Alors que le rapport sur l'instauration d'une taxe carbone sera remis mardi au président Nicolas Sarkozy, plusieurs voix s'élèvent déjà pour le critiquer, s'il doit déboucher sur un alourdissement de la fiscalité des ménages.
AFP - Syndicats et associations de consommateurs ont jugé jeudi "inacceptable" tout projet de taxe carbone, s'il revient à un transfert vers les ménages des impôts payés par les entreprises, comme lors du débat sur la TVA sociale.
Le mécanisme de "TVA sociale" débattu en 2007 consistait à augmenter la taxe payée sur les produits de consommation et à baisser simultanément les cotisations sociales patronales. Il a fait polémique entre les deux tours des législatives en 2007, coûtant de nombreux sièges à l'UMP selon les analystes.
Or pour la CGT, Force ouvrière, l'UFC-Que Choisir ou encore la CLCV (Consommation, logement et cadre de vie), les modalités projetées de mise en oeuvre de la taxe carbone peuvent poser le même problème. Pour tous, un alourdissement de la fiscalité des ménages est la ligne rouge à ne pas franchir.
"Depuis 2007, on sent que le gouvernement veut utiliser la taxe carbone pour réaliser son grand rêve: prendre de l'argent aux particuliers pour le donner aux entreprises. Ils ont tenté le coup avec la TVA sociale, ça n'a pas marché. L'objectif écologique de la taxe carbone nous laisse sceptiques, mais il est intéressant. Le problème, c'est que tout est parasité par le fait que le gouvernement veut utiliser cet objectif pour faire une crypto-TVA sociale", a déclaré à l'AFP François Carlier, directeur des études à l'UFC-Que Choisir.

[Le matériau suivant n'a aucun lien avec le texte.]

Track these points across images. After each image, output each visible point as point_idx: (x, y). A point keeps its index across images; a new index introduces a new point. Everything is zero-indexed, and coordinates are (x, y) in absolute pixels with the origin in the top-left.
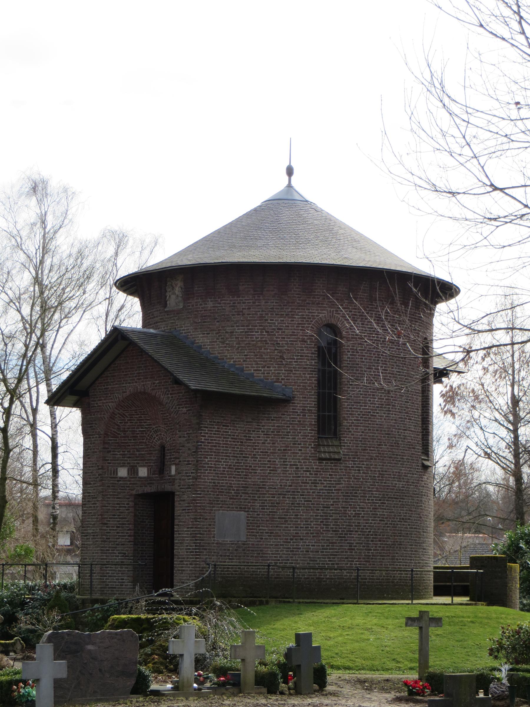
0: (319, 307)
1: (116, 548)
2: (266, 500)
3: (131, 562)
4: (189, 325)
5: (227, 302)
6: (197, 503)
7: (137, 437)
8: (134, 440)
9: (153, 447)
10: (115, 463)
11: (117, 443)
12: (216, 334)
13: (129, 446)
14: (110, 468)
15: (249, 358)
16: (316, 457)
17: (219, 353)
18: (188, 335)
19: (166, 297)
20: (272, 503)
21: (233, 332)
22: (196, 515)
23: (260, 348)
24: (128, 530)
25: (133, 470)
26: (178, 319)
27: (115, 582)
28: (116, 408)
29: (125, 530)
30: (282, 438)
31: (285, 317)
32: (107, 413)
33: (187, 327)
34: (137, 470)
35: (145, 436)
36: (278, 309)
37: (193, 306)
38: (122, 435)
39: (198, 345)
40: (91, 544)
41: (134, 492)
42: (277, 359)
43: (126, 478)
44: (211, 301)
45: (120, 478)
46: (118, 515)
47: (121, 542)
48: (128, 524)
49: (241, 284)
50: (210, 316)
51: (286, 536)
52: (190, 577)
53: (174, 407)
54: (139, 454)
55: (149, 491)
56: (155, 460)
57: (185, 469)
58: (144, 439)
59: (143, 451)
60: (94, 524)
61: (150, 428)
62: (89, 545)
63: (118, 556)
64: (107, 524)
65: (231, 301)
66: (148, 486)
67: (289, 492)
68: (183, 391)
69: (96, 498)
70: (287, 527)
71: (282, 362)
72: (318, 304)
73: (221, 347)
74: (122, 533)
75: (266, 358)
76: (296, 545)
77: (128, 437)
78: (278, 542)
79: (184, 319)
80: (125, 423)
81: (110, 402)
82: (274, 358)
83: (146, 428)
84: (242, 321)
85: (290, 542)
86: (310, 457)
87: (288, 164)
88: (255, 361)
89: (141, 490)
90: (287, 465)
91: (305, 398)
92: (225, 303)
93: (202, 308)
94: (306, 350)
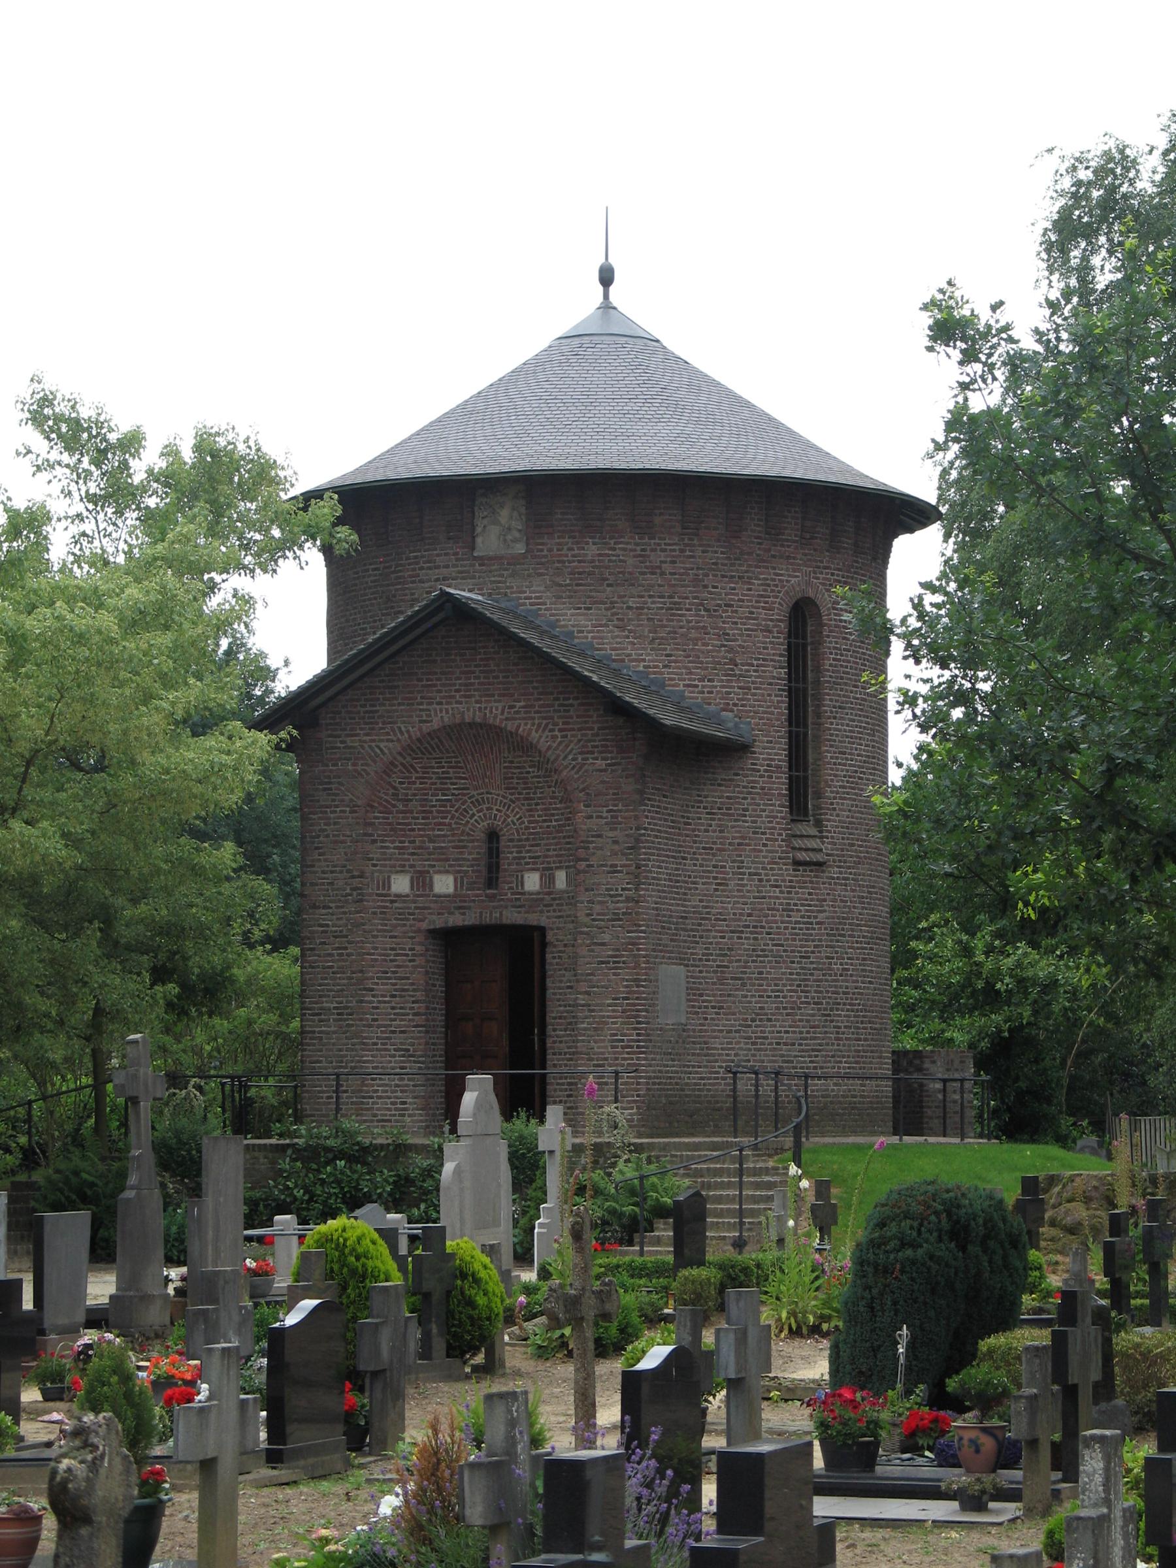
0: (792, 564)
2: (711, 943)
3: (420, 1068)
4: (542, 589)
5: (629, 547)
6: (639, 950)
7: (431, 812)
8: (423, 818)
9: (468, 834)
10: (385, 866)
11: (389, 824)
12: (607, 609)
13: (413, 830)
14: (376, 874)
15: (676, 662)
16: (788, 858)
17: (613, 649)
18: (540, 609)
19: (473, 530)
20: (720, 949)
21: (642, 608)
22: (638, 974)
23: (695, 641)
25: (422, 881)
26: (512, 575)
27: (389, 1109)
28: (400, 754)
30: (736, 821)
31: (737, 583)
32: (375, 762)
33: (534, 592)
35: (449, 812)
36: (725, 565)
37: (550, 550)
39: (565, 629)
40: (334, 1032)
41: (424, 926)
42: (725, 664)
43: (407, 896)
44: (594, 544)
45: (396, 895)
46: (394, 972)
47: (399, 1026)
49: (657, 511)
51: (745, 1014)
53: (570, 757)
54: (434, 848)
55: (460, 923)
56: (474, 859)
57: (604, 881)
58: (446, 818)
59: (444, 842)
60: (342, 990)
61: (464, 795)
62: (327, 1033)
63: (394, 1056)
64: (372, 990)
65: (637, 544)
66: (457, 912)
67: (748, 926)
68: (596, 726)
69: (346, 936)
70: (746, 996)
71: (732, 670)
72: (788, 557)
73: (617, 637)
74: (401, 1008)
75: (707, 663)
76: (762, 1032)
77: (412, 812)
78: (732, 1025)
79: (529, 576)
80: (409, 783)
81: (382, 741)
82: (719, 663)
83: (453, 794)
84: (659, 586)
85: (750, 1026)
86: (780, 858)
88: (686, 668)
89: (439, 923)
90: (744, 874)
91: (771, 742)
92: (624, 549)
93: (573, 556)
94: (773, 649)
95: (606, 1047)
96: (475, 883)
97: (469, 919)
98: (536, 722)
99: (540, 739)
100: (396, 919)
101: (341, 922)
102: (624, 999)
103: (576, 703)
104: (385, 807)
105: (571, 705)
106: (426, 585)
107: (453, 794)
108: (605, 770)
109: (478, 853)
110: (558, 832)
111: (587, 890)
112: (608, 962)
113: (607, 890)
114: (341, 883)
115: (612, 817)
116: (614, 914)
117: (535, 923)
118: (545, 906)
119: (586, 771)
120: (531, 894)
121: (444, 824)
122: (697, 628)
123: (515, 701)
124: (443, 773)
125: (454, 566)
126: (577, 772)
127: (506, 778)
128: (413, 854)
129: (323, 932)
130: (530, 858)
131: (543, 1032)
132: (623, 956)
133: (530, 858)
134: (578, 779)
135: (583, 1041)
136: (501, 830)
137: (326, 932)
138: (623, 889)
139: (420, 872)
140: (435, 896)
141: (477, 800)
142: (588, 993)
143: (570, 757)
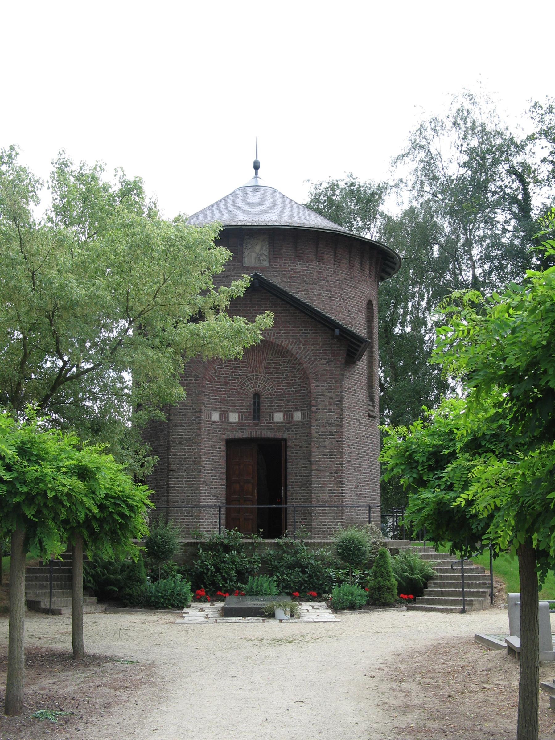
1: (210, 491)
5: (315, 267)
7: (229, 383)
8: (226, 386)
9: (245, 394)
13: (221, 391)
21: (319, 295)
24: (220, 474)
27: (210, 525)
29: (217, 473)
34: (228, 414)
35: (237, 383)
37: (280, 265)
38: (217, 380)
40: (185, 487)
41: (225, 437)
43: (218, 422)
45: (214, 422)
47: (214, 485)
48: (221, 468)
50: (298, 277)
52: (335, 519)
53: (308, 357)
55: (241, 436)
56: (247, 406)
57: (325, 417)
60: (190, 467)
61: (245, 375)
65: (318, 266)
68: (321, 343)
69: (192, 440)
74: (215, 476)
80: (222, 368)
83: (239, 375)
84: (327, 286)
87: (255, 159)
89: (231, 435)
92: (313, 268)
93: (291, 269)
95: (326, 496)
96: (248, 417)
97: (245, 434)
98: (291, 340)
99: (293, 349)
100: (214, 433)
101: (189, 434)
102: (335, 473)
103: (310, 332)
104: (210, 379)
105: (309, 333)
106: (218, 279)
107: (239, 375)
108: (326, 364)
109: (250, 404)
110: (295, 394)
111: (316, 420)
112: (327, 455)
113: (327, 421)
114: (190, 414)
115: (329, 386)
116: (330, 432)
117: (280, 437)
118: (287, 429)
119: (316, 364)
120: (277, 423)
121: (234, 389)
122: (340, 307)
123: (280, 330)
124: (237, 364)
125: (233, 271)
126: (312, 364)
127: (267, 368)
128: (221, 402)
129: (180, 438)
130: (277, 406)
131: (286, 489)
132: (335, 452)
133: (277, 406)
134: (312, 368)
135: (315, 493)
136: (262, 392)
137: (182, 438)
138: (334, 421)
139: (224, 411)
140: (229, 423)
141: (250, 378)
142: (317, 470)
143: (308, 357)
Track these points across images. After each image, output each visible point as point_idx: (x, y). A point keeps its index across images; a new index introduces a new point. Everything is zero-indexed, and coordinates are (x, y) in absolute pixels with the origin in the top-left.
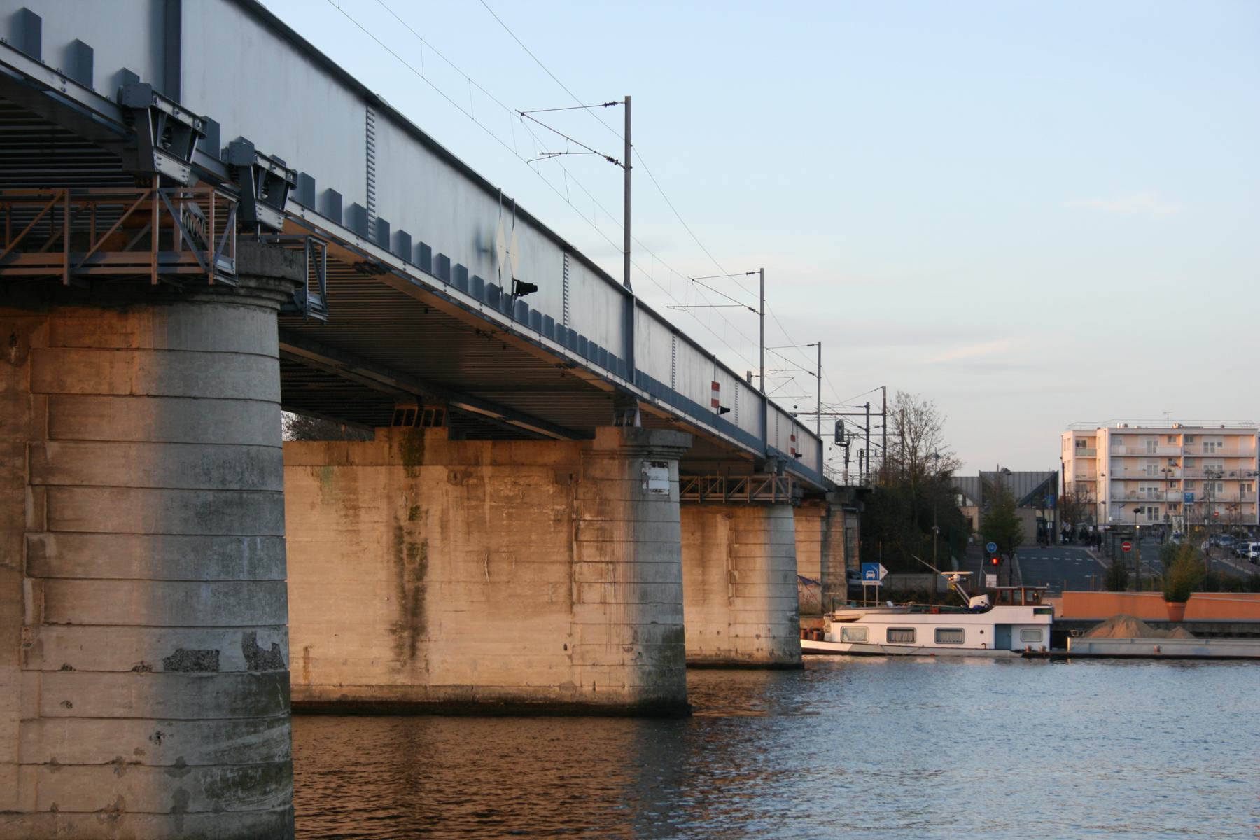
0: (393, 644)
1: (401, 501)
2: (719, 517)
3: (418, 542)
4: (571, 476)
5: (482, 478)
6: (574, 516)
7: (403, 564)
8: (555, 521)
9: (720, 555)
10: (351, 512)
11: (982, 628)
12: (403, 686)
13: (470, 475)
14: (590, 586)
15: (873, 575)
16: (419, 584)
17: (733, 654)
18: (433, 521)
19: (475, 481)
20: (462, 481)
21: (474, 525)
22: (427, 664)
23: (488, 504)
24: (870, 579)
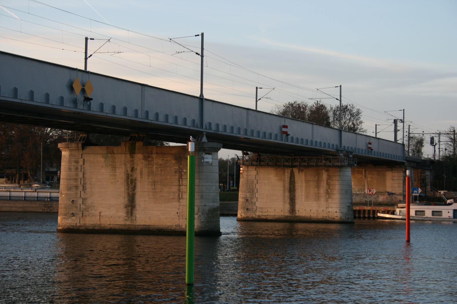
0: (125, 211)
1: (129, 165)
2: (324, 171)
3: (134, 178)
4: (180, 157)
5: (153, 158)
6: (181, 171)
7: (129, 186)
8: (175, 172)
9: (324, 184)
10: (114, 169)
11: (448, 211)
12: (129, 225)
13: (149, 157)
14: (185, 193)
15: (416, 192)
16: (134, 192)
17: (328, 218)
18: (138, 172)
19: (151, 159)
20: (147, 159)
21: (151, 173)
22: (136, 218)
23: (154, 166)
24: (415, 193)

Mercredi, son organisation, partisan du chèque vert prônée par la fondation de Nicolas Hulot, avait dénoncé dans la taxe carbone "un hold up fiscal".
Dans les faits, rien n'est encore tranché. Michel Rocard doit remettre son rapport mardi et l'ancien Premier ministre socialiste, assure que la taxe carbone doit "ne servir qu'à modifier le comportement énergétique des Français" et "pas à fournir des ressources au budget de l'Etat".
L'essence, le chauffage, l'éclairage et peut-être l'électricité coûteraient plus cher, avec à la clé une facture pouvant atteindre 300 euros par an pour plus de la moitié des foyers (pour une tonne de CO2 facturée 32 euros).
Ce mécanisme rapporterait un peu plus de 8 milliards d'euros, l'équivalent d'un point de TVA, et pourrait selon M. Rocard entrer en vigueur en 2010, année où la suppression d'une partie de la taxe professionnelle sur les entreprises a été annoncée par Nicolas Sarkozy.
La suppression de la taxe professionnelle doit être votée cet automne.
Coïncidence de calendrier ou pas, les protestations ont été vives mercredi et jeudi.
FO, "pas opposée au principe de cette taxe" carbone, souligne que "les salariés ne doivent pas payer pour les entreprises", dans un communiqué.
Pour la CLCV, "ce qui semble se dégager du rapport est inacceptable, car c'est une taxation supplémentaire des ménages, notamment classes moyennes", a dit à l'AFP sa présidente Reine-Claude Mader.
La CLCV a participé au Grenelle de l'environnement et à la concertation organisée par M. Rocard. "Nous n'avons pas d'a priori contre un verdissement de la fiscalité, mais à fiscalité constante. Un transfert de fiscalité des entreprises vers les ménages est inacceptable", a prévenu Mme Mader.
La CGT, elle aussi "favorable à une taxe carbone", "n'acceptera pas que sa mise en place accroisse les inégalités". Son association de consommateurs, l'Indecosa-CGT, a dénoncé "une nouvelle trouvaille du gouvernement pour financer la suppression de la taxe professionnelle". "On en avait déjà parlé au moment du débat sur la TVA sociale... ce n'est pas la même taxe, mais c'est toujours le même principe", a observé sa secrétaire nationale, Alicia Girardin.